In summary the conclusions of the fundamental review were:
- Provision of a tax cut worth almost £1.7 billion to support eligible Retail, Hospitality and Leisure properties from 2022 to 2023. Eligible properties will receive 50% relief up to a cash cap of £110,000 per business.
- A freeze of the multiplier for 2022 to 2023, saving businesses in England £4.6 billion over the next five years.
- A move to three-yearly revaluations from 2023 to ensure more frequent revaluations to better reflect property values.
- A new relief to support investment in property improvements.
- New measure to support green investment and the decarbonisation of non-domestic buildings.
- Provision of £0.5 billion funding for the Valuation Office Agency (VOA) as part of the Spending Review, to include funding for upgrading of VOA IT infrastructure and digital capabilities.
- Extension of the Transitional Relief and the Supporting Small Business Scheme for 2022 to 2023.
- Consideration of the arguments for and against an Online Sales Tax, with a consultation to be published shortly.
Andrew West, Business Rates Director at Cooke & Arkwright said, “A positive point from the Budget is the move to three-yearly revaluations from 2023, which will help to ensure that there is a closer relationship between the tax base and current property values.

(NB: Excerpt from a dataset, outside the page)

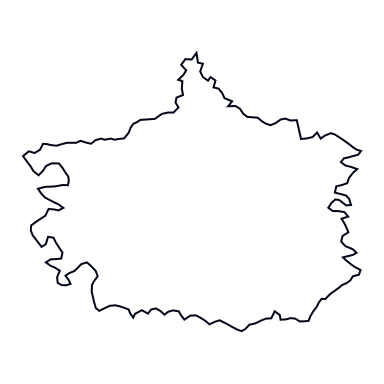 the district of Tenente Portela, Rio Grande do Sul, Brazil
{"feature_id": "56859067B44510514495911", "entity_name": "Tenente Portela", "entity_type": "district", "adm_level": 2, "iso_a3": "BRA", "parent_name": "Brazil", "parent_adm1": "Rio Grande do Sul", "projection": "mercator", "projection_center": [-53.772, -27.358], "detail": "fine", "context": "isolated", "style": "outline", "palette": "ink", "viewbox_px": 384, "rotation_deg": 0, "n_neighbors": 0, "source": "geoboundaries", "source_scale": "gbopen_adm2", "svg_char_len": 3185}
<svg xmlns="http://www.w3.org/2000/svg" viewBox="0 0 384 384"><path d="M196.5,52.9L191.6,59.5L185.4,59.1L181.2,64.8L186.2,70.4L183.4,74.9L178.3,79.8L182.4,81.2L181.8,88.6L183.0,95.0L176.5,97.6L175.5,102.5L178.5,107.4L173.5,112.6L168.1,112.5L161.9,113.9L158.3,116.4L154.9,118.9L140.4,119.9L137.2,122.0L133.4,123.8L130.9,127.2L128.5,133.0L124.1,138.4L118.7,139.0L114.5,139.7L110.8,138.6L104.8,139.7L101.0,138.6L95.4,140.2L91.2,143.7L86.5,142.7L80.6,140.8L76.1,142.8L71.5,142.8L66.9,142.8L61.9,144.1L56.6,145.7L50.9,145.1L47.3,144.2L43.0,143.8L40.0,149.8L34.5,153.0L28.9,151.3L23.0,156.1L27.2,161.9L30.8,166.6L33.4,171.1L38.6,175.3L43.1,170.7L46.0,166.0L51.4,163.4L58.9,163.4L62.7,168.2L65.3,172.4L68.3,176.6L68.8,181.0L67.9,185.2L62.6,185.0L56.3,186.2L52.2,186.6L46.0,186.8L42.4,187.5L38.0,188.8L41.2,193.5L45.0,197.5L48.7,199.5L53.7,202.1L58.7,204.5L63.3,207.9L58.5,210.4L53.8,209.4L48.6,209.0L45.4,215.7L42.1,217.8L36.8,221.3L31.2,225.4L30.8,230.6L32.8,235.5L36.6,240.4L41.6,246.9L45.8,244.2L48.1,236.8L53.5,237.7L55.9,242.6L59.5,248.2L62.5,252.7L61.2,258.6L56.3,259.1L50.8,259.3L45.9,262.4L50.6,265.8L54.3,267.3L59.8,270.7L57.1,277.2L57.7,282.9L61.7,285.1L66.1,285.3L70.5,283.9L68.8,280.2L65.5,275.7L69.1,273.2L74.5,271.0L77.7,267.8L81.2,264.2L86.9,262.4L90.3,265.3L93.0,268.0L95.8,271.1L97.7,276.3L94.1,281.0L92.0,285.1L91.7,291.8L94.0,301.7L95.8,308.0L99.2,310.9L104.8,308.1L109.8,305.8L115.3,305.3L119.3,306.2L123.9,307.7L128.7,309.5L130.2,313.4L133.2,317.6L135.1,313.8L138.4,312.0L141.8,310.2L147.9,313.6L151.2,309.5L155.8,308.4L160.3,310.9L164.5,314.7L168.1,311.8L173.0,310.4L178.7,311.3L181.4,315.8L184.4,319.6L190.3,315.6L196.0,315.4L200.2,317.6L205.3,320.8L209.4,324.3L215.1,321.7L219.7,320.3L223.6,322.3L227.5,324.2L231.2,326.4L237.0,329.5L241.6,331.1L245.4,329.0L249.3,324.8L255.5,323.3L261.7,320.3L265.7,318.7L271.3,318.3L274.7,311.3L279.7,314.9L280.6,319.7L285.8,319.4L290.8,318.1L295.4,318.7L299.6,321.4L304.6,321.3L308.7,320.8L310.1,316.7L313.3,311.3L316.7,306.8L319.0,302.2L321.7,298.8L325.3,299.0L330.3,293.9L334.9,290.7L339.1,287.6L342.0,285.1L346.8,283.0L350.4,280.3L352.8,276.3L358.9,274.7L360.6,270.0L355.4,267.3L351.8,264.9L346.6,260.8L343.0,257.4L347.8,256.1L352.7,255.0L356.5,252.8L353.0,249.4L349.5,247.8L345.4,246.2L341.2,241.5L342.6,235.9L348.4,232.3L345.0,224.5L341.6,218.7L348.2,216.6L344.4,212.1L338.2,211.1L332.7,211.0L328.3,207.7L331.8,202.5L335.5,199.4L339.5,200.2L343.2,203.1L346.2,205.4L351.0,205.0L349.2,198.9L346.0,195.5L340.0,193.9L334.9,192.6L336.3,186.3L342.0,185.0L347.2,183.2L349.0,177.9L353.2,172.6L357.2,169.1L351.0,166.9L345.4,165.5L340.9,162.1L344.0,158.3L347.6,157.6L354.1,155.8L358.2,154.7L361.0,151.0L356.5,149.6L353.2,147.4L349.8,144.7L346.4,142.2L342.6,139.5L338.2,136.6L334.9,134.5L330.8,133.2L324.5,135.8L320.7,138.6L317.1,132.5L312.5,137.1L306.3,138.5L301.0,139.0L296.8,120.2L290.4,120.5L285.3,118.6L280.7,119.5L275.5,123.2L270.5,125.2L265.6,123.5L262.0,121.3L257.7,117.7L247.4,116.9L243.4,113.9L239.8,108.6L235.4,106.0L228.1,106.3L232.1,101.3L224.5,98.2L222.2,93.1L218.5,88.6L213.5,87.4L215.5,80.5L210.5,77.1L208.0,80.7L202.8,76.9L200.2,71.4L202.9,63.7L197.9,62.6L196.5,52.9Z" fill="none" stroke="#020617" stroke-width="2"/></svg>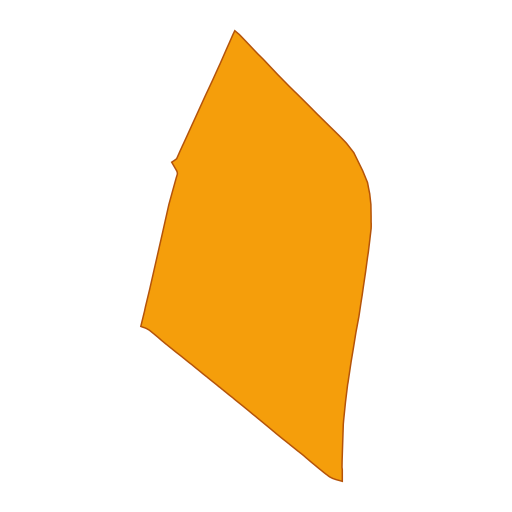 Pom Prap Sattru Phai, Bangkok Metropolis, Thailand (Mercator projection)
{"feature_id": "78962969B85320273123577", "entity_name": "Pom Prap Sattru Phai", "entity_type": "district", "adm_level": 2, "iso_a3": "THA", "parent_name": "Thailand", "parent_adm1": "Bangkok Metropolis", "projection": "mercator", "projection_center": [100.511, 13.751], "detail": "fine", "context": "isolated", "style": "filled", "palette": "amber", "viewbox_px": 512, "rotation_deg": 0, "n_neighbors": 0, "source": "geoboundaries", "source_scale": "gbopen_adm2", "svg_char_len": 1943}
<svg xmlns="http://www.w3.org/2000/svg" viewBox="0 0 512 512"><path d="M234.8,30.7L233.0,34.4L229.2,43.1L227.4,47.1L225.9,50.5L219.9,64.2L219.0,66.1L216.0,72.7L212.6,80.2L209.1,87.7L205.3,95.8L193.6,121.5L192.2,124.5L191.0,127.2L186.4,137.3L183.6,143.4L182.3,146.1L181.7,147.5L180.4,150.3L179.1,153.2L179.0,153.5L176.6,158.8L175.6,159.5L174.0,160.7L171.7,162.2L176.5,170.5L177.1,171.7L177.3,172.9L177.4,174.0L176.9,175.7L176.3,177.6L168.9,204.4L162.3,233.8L149.7,289.2L145.4,307.0L144.5,311.3L143.9,313.7L140.8,326.4L142.3,327.0L145.3,328.0L146.6,328.6L149.4,330.2L157.8,337.1L161.3,340.2L166.0,344.1L171.0,348.1L176.3,352.4L177.1,353.0L180.6,355.7L185.2,359.4L185.9,360.0L189.9,363.2L191.5,364.4L196.2,368.3L197.6,369.4L201.5,372.6L202.8,373.7L206.1,376.3L211.4,380.6L216.8,384.9L218.9,386.7L219.8,387.3L221.8,389.0L225.8,392.2L228.7,394.6L232.2,397.3L235.5,400.1L243.1,406.2L244.3,407.2L247.5,409.8L248.6,410.7L249.8,411.7L253.0,414.4L255.8,416.6L257.9,418.4L258.3,418.7L259.0,419.3L262.7,422.3L265.2,424.4L268.0,426.7L270.4,428.7L273.6,431.4L276.2,433.6L281.0,437.5L283.6,439.6L283.9,439.8L297.7,450.9L301.7,454.0L303.9,455.8L305.8,457.5L310.7,461.7L319.3,468.8L324.1,472.7L326.3,474.4L329.5,476.8L332.6,478.4L336.1,479.6L342.3,481.3L342.3,469.8L342.0,467.3L342.1,461.1L342.6,445.3L343.3,424.1L343.7,419.6L345.5,402.0L347.6,384.7L348.0,382.6L351.1,361.8L353.3,348.7L356.0,332.0L358.9,316.6L361.0,302.5L362.2,295.0L363.3,287.2L365.3,273.8L365.6,271.8L367.6,256.8L368.3,252.4L369.9,239.1L371.1,228.7L371.2,226.4L371.2,223.7L371.1,222.1L371.1,216.4L370.9,204.6L369.7,193.7L369.0,190.3L367.6,183.0L367.5,182.5L362.7,170.8L354.6,154.3L353.9,152.8L347.0,143.9L346.0,142.7L343.7,140.3L339.6,136.1L328.5,125.2L317.4,114.3L307.7,104.5L296.1,93.0L294.7,91.7L288.6,85.7L279.6,76.5L278.0,74.9L271.3,67.8L263.1,59.1L257.7,53.8L255.7,51.7L252.1,47.9L242.6,37.9L239.2,34.4L238.3,33.7L234.8,30.7Z" fill="#f59e0b" stroke="#b45309" stroke-width="1.5"/></svg>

“The freeze of the multiplier and the 50% tax cut are also welcome news. However, the Budget announcements and the details in the final report are once again sticking plasters that do nothing to address the excessive complexity of the system that prevents businesses from understanding if they are eligible for relief and exemptions, and how to claim.
“The RICS, Rating Surveyors Association and IRRV engaged positively in the consultation process and made constructive and realistic suggestions for change that would be to the benefit of all business rate stakeholders. Much of what we have suggested has been ignored.
“In particular, the retention of the multiplier of around 50% is extremely disappointing, as the broad consensus is that this is far too high a tax burden. We have been asking for this to be reduced to 30-35%.
“We are also disappointed that the downward transitional burden in England has not been scrapped, as we have called for. This is where businesses in England see reductions in their business rate bills following revaluation phased in, rather than receiving the immediate benefit. Transitional adjustments do not apply in Wales and Scotland, where bills change immediately when they go up or down following revaluation.
“As the Chancellor states in this document, this is the final report and is the roadmap for the coming years. Far from being the major reform it originally set out to be, we have to resign ourselves that little has changed yet again in a business rate system that remains divorced from a fast moving, dynamic economy.”